Post-processing long sequence alignments
Long pairwise alignments suffer from two problems. First, dynamic programming based alignment algorithms can generate a local alignment where internal segments score poorly. It is thus desirable to decompose these local alignments into high-scoring subalignments. Second, seed and extend approaches such as BLAST might compute a local alignment where the entire alignment actually scores less than a prefix or suffix of the alignment. In these cases it would be desirable to report only the high-scoring prefix or suffix. The goal of this thesis is to implement an algorithm in SeqAn that avoids both problems. The algorithm decomposes a long alignment into subalignments where (1) each subalignment is free of very low scoring regions and (2) the score of each subalignment cannot be improved by shortening the subalignment.

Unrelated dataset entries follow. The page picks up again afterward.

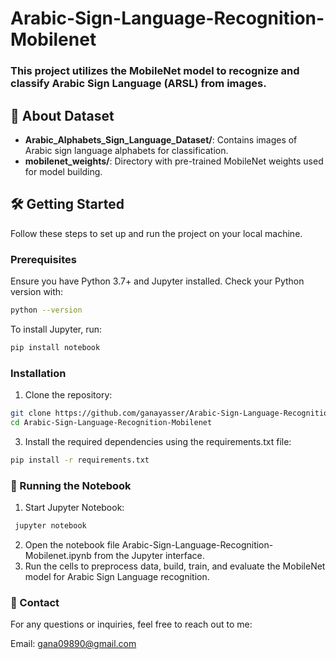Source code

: # Arabic-Sign-Language-Recognition-Mobilenet
### This project utilizes the MobileNet model to recognize and classify Arabic Sign Language (ARSL) from images.
## 📁 About Dataset

- **Arabic_Alphabets_Sign_Language_Dataset/**: Contains images of Arabic sign language alphabets for classification.
- **mobilenet_weights/**: Directory with pre-trained MobileNet weights used for model building.

## 🛠️ Getting Started

Follow these steps to set up and run the project on your local machine.

### Prerequisites

Ensure you have Python 3.7+ and Jupyter installed. Check your Python version with:
```bash
python --version
```
To install Jupyter, run: 
```bash
pip install notebook
```
### Installation
1. Clone the repository:
```bash
git clone https://github.com/ganayasser/Arabic-Sign-Language-Recognition-Mobilenet.git
cd Arabic-Sign-Language-Recognition-Mobilenet
```
3. Install the required dependencies using the requirements.txt file:
```bash
pip install -r requirements.txt
```

### 📝 Running the Notebook
1. Start Jupyter Notebook:
 ```bash
  jupyter notebook
```
2. Open the notebook file Arabic-Sign-Language-Recognition-Mobilenet.ipynb from the Jupyter interface.
3. Run the cells to preprocess data, build, train, and evaluate the MobileNet model for Arabic Sign Language recognition.

### 📧 Contact 
For any questions or inquiries, feel free to reach out to me:

Email: gana09890@gmail.com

An X-drop within an alignment, where X>0, is a region of consecutive columns scoring less than -X. Alignments containing no such X-drop are called X-alignments. Obviously, X-alignments avoid the first problem that local alignments contain internal segments scoring less than -X. A "normal" alignment is an alignment where each prefix or suffix has a non-negative score. Such an alignment is called maximal if it is not contained in any longer normal alignment. Maximal normal alignments clearly avoid the second problem that an entire alignment scores less than a prefix or suffix. The algorithm proposed by Zhang et al. constructs a tree that allows to decompose an alignment into all X-full subalignments where X-full refers to subalignments that are maximal normal alignments and X-alignments. The tree encodes all X-full alignments for all X greater or equal to 0. Hence, the decomposition corresponding to any particular value of X can be readily extracted from the tree. The goal of this thesis is to implement this algorithm and test it on real data.
 Z. Zhang, P. Berman, T. Wiehe and W. Miller, Post-processing long pairwise alignments. (1999).